* ABOUT THIS EXERCISE: Repeat only these lines, exactly: the first line of the data, the line containing "25: (193, 90, 24.94)", and every line between them. Pictures stay out.

* EXTRACTED MATERIAL:
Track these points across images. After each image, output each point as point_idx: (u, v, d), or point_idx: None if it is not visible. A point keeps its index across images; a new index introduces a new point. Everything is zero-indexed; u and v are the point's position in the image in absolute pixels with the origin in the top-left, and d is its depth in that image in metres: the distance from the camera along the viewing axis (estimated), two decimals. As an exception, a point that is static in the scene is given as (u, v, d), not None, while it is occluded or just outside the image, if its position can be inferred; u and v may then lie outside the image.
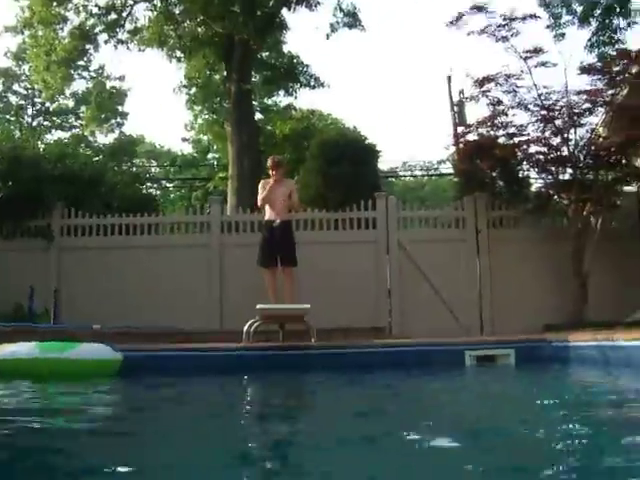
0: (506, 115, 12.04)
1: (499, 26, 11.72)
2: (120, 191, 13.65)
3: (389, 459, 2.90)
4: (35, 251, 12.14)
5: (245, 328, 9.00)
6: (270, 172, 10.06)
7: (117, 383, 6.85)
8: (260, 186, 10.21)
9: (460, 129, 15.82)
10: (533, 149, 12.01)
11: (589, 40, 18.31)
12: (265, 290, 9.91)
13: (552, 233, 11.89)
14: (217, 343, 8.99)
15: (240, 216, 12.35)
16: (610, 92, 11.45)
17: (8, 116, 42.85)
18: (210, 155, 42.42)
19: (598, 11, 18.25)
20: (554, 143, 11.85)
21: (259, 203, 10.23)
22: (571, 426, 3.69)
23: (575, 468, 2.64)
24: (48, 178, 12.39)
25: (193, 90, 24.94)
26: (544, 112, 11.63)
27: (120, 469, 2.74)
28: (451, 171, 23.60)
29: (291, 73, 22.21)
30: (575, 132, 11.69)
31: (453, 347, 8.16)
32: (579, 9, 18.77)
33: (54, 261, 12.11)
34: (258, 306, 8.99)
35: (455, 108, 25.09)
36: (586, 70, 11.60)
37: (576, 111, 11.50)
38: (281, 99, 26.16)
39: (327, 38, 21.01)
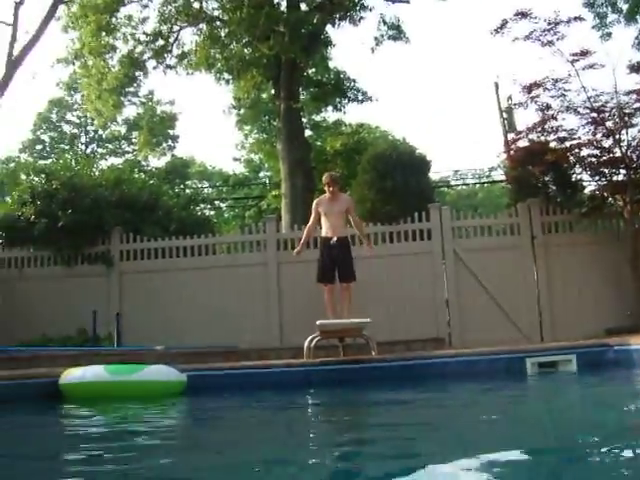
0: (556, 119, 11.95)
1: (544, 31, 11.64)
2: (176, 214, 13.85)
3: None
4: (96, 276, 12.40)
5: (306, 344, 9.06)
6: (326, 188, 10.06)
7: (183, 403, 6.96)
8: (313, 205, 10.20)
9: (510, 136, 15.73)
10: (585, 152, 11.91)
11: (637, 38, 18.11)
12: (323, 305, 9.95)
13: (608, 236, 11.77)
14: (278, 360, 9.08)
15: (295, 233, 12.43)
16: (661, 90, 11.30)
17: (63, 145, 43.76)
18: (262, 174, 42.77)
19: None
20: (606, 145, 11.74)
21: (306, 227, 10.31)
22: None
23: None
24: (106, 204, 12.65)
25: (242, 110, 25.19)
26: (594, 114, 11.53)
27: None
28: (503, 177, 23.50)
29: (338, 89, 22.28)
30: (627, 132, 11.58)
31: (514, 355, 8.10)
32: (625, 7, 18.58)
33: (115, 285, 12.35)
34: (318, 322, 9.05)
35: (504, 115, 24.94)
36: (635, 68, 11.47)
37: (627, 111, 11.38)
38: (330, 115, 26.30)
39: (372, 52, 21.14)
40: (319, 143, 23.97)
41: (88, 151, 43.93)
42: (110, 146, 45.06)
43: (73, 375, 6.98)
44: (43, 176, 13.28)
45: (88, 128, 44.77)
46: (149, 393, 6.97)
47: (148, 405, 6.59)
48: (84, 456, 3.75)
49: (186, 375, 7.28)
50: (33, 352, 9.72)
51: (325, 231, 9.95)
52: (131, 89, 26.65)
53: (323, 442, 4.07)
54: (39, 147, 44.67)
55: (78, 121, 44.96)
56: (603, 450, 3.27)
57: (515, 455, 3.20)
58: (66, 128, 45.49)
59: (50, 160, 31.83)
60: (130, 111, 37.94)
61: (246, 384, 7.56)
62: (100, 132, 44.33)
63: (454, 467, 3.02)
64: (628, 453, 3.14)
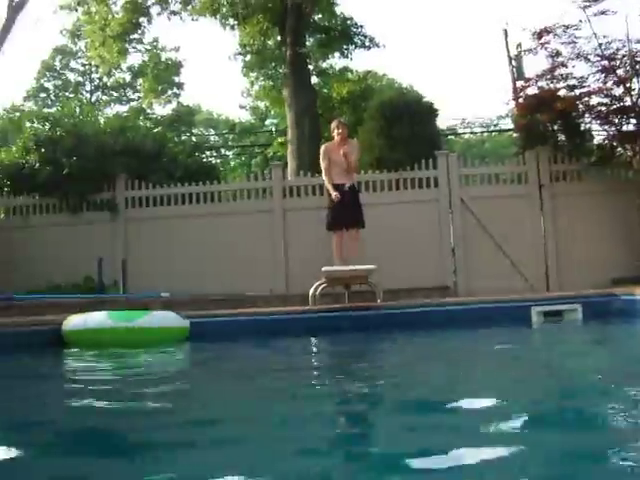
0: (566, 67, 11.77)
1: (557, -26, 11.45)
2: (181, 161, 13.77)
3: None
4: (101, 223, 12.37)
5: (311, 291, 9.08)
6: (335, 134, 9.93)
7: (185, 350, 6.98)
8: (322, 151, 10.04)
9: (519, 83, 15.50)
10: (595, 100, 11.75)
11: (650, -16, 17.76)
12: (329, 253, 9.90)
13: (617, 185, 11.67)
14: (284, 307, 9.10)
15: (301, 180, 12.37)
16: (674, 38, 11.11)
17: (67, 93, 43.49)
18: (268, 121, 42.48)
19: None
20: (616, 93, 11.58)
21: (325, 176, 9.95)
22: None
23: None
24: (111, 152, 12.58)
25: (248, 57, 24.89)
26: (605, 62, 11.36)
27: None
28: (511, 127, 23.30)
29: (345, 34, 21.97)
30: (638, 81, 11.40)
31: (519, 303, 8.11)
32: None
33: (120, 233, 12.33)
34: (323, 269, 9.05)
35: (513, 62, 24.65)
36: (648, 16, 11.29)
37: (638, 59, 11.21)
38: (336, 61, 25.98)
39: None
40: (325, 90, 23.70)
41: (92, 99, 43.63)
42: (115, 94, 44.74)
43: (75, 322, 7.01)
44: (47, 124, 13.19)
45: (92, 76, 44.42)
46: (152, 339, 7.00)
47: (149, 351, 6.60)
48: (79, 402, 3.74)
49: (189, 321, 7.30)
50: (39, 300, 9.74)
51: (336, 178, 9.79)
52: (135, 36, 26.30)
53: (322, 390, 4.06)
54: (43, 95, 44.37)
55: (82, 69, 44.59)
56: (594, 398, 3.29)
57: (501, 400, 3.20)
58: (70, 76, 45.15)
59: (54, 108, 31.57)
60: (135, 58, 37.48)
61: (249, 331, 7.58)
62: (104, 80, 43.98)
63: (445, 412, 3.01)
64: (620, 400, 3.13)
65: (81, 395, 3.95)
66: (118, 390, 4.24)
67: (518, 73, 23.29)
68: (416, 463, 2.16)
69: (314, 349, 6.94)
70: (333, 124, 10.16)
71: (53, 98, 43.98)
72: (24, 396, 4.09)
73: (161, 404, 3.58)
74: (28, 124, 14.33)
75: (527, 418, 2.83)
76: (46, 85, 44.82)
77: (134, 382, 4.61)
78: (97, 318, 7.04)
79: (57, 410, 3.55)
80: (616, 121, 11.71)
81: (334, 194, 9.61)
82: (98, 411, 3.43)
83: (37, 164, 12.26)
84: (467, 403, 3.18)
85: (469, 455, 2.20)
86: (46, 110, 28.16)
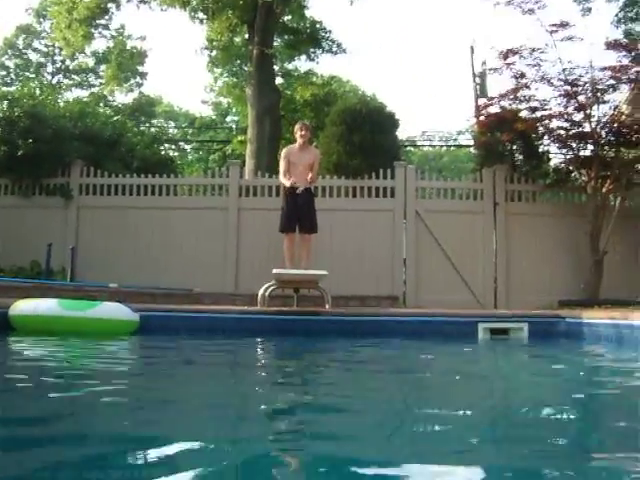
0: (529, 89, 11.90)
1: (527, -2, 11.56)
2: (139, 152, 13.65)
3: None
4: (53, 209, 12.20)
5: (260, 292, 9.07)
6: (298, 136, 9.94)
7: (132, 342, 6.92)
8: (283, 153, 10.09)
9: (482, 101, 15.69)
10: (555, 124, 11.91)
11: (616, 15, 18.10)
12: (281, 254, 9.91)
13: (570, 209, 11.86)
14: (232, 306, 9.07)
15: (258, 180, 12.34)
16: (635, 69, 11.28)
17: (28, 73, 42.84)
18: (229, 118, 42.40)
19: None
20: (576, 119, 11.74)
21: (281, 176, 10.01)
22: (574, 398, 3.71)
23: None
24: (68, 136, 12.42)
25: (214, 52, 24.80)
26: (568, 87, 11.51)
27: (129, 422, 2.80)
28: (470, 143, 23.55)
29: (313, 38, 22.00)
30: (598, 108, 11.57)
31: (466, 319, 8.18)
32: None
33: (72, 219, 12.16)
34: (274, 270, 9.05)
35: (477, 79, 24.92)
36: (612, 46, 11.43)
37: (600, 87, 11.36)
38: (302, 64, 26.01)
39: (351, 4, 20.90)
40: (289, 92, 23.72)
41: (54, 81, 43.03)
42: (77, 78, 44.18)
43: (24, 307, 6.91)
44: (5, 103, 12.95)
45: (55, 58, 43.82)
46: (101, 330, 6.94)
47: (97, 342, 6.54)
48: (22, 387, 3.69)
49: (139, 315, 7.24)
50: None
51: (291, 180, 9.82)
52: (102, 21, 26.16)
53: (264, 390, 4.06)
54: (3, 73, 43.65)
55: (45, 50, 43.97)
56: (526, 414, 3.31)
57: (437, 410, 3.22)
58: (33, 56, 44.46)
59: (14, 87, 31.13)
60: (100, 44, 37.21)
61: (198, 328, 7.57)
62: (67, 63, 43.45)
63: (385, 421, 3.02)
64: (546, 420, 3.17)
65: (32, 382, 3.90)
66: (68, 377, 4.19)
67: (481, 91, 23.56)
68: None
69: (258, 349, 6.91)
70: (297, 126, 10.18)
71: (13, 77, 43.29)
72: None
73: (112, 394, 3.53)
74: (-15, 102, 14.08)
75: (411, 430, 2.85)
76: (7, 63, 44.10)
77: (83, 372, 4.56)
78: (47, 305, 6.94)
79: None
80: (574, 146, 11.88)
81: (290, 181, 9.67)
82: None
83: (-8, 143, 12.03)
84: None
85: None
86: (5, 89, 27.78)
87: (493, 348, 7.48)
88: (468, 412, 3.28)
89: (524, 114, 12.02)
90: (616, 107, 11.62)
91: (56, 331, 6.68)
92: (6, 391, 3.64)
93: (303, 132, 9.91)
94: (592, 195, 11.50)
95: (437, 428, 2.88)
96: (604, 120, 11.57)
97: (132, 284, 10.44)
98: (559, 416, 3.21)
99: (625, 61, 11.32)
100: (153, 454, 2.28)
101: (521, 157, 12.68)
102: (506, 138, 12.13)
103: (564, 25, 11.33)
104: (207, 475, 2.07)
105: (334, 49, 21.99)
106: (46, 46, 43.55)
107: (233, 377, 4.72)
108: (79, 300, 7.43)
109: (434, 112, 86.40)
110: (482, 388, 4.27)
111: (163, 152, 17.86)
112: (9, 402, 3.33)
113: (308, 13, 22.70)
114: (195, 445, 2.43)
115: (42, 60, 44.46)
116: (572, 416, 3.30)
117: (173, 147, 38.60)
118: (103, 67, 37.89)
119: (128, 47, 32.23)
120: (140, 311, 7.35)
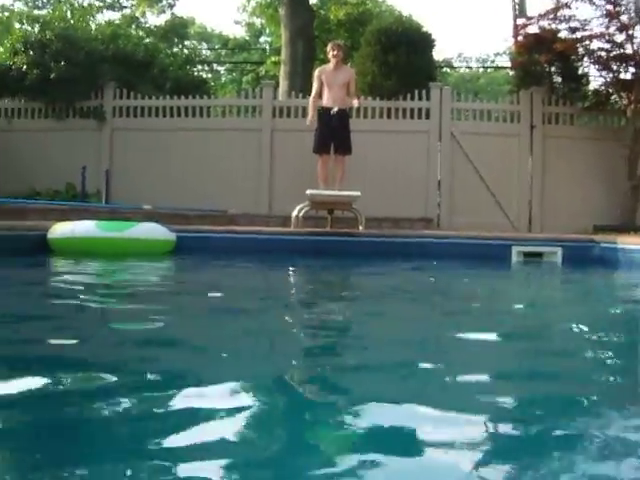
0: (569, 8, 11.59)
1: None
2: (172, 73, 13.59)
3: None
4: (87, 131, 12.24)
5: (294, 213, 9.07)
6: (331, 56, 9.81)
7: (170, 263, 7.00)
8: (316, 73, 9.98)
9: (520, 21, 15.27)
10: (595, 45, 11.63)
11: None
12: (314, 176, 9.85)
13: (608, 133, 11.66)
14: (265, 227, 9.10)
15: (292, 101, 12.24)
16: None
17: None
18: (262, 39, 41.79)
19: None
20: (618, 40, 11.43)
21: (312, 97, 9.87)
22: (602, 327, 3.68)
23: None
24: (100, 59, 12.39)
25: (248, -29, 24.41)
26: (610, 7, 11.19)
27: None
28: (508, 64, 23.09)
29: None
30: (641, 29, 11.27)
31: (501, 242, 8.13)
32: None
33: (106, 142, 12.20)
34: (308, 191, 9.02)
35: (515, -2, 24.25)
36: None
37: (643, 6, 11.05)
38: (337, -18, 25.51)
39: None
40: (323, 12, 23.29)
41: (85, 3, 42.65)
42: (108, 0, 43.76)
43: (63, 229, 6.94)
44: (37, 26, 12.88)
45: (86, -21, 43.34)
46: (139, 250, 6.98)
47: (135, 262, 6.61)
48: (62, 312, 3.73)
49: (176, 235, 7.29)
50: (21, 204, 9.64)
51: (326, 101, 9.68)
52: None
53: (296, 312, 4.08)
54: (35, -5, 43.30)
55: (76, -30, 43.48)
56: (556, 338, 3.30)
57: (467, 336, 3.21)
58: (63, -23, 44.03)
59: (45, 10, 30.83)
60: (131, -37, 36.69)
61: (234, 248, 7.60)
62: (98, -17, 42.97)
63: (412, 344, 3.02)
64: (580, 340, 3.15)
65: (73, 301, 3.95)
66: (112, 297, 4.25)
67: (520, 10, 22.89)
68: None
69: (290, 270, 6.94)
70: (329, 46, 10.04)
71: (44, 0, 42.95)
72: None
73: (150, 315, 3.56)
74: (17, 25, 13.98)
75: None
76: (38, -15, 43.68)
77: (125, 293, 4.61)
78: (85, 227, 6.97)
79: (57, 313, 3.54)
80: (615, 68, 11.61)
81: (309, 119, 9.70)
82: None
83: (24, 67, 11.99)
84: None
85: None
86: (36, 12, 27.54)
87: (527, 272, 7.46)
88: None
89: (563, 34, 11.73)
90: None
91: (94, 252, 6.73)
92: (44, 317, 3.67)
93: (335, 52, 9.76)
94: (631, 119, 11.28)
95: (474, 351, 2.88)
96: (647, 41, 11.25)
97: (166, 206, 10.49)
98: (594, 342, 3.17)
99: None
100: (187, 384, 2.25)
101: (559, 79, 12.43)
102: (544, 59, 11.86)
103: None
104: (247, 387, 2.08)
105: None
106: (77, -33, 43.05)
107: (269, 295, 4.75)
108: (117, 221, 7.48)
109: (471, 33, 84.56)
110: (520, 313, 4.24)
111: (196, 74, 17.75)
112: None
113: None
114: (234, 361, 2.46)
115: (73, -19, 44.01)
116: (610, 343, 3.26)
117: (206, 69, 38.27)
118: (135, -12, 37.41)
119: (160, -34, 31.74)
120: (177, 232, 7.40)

* REPLY:
Track these points across images. After each image, output each point as point_idx: (u, v, d), or point_idx: None if it is not visible. A point keeps its index across images; a new index introduces a new point. Everything is zero-indexed; u and v are the point's position in the image in absolute pixels with the origin in the top-left, and d is its depth in that image in metres: the distance from the camera along the viewing axis (estimated), two decimals. As an exception, a point that is static in the scene is given as (u, v, d), not None, while it is occluded or just outside the image, if its position can be inferred; u and v may then lie outside the image.
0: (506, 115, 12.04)
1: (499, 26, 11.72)
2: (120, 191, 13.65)
3: (389, 459, 2.90)
4: (35, 251, 12.14)
5: (245, 328, 9.00)
6: (270, 172, 10.06)
7: (117, 383, 6.85)
8: (260, 186, 10.21)
9: (460, 129, 15.82)
10: (533, 149, 12.01)
11: (589, 40, 18.31)
12: (265, 290, 9.91)
13: (552, 233, 11.89)
14: (217, 343, 8.99)
15: (240, 216, 12.35)
16: (610, 92, 11.45)
17: (8, 116, 42.85)
18: (210, 155, 42.42)
19: (598, 11, 18.25)
20: (554, 143, 11.85)
21: (259, 203, 10.23)
22: (571, 426, 3.69)
23: (575, 468, 2.64)
24: (48, 178, 12.39)
25: (193, 90, 24.94)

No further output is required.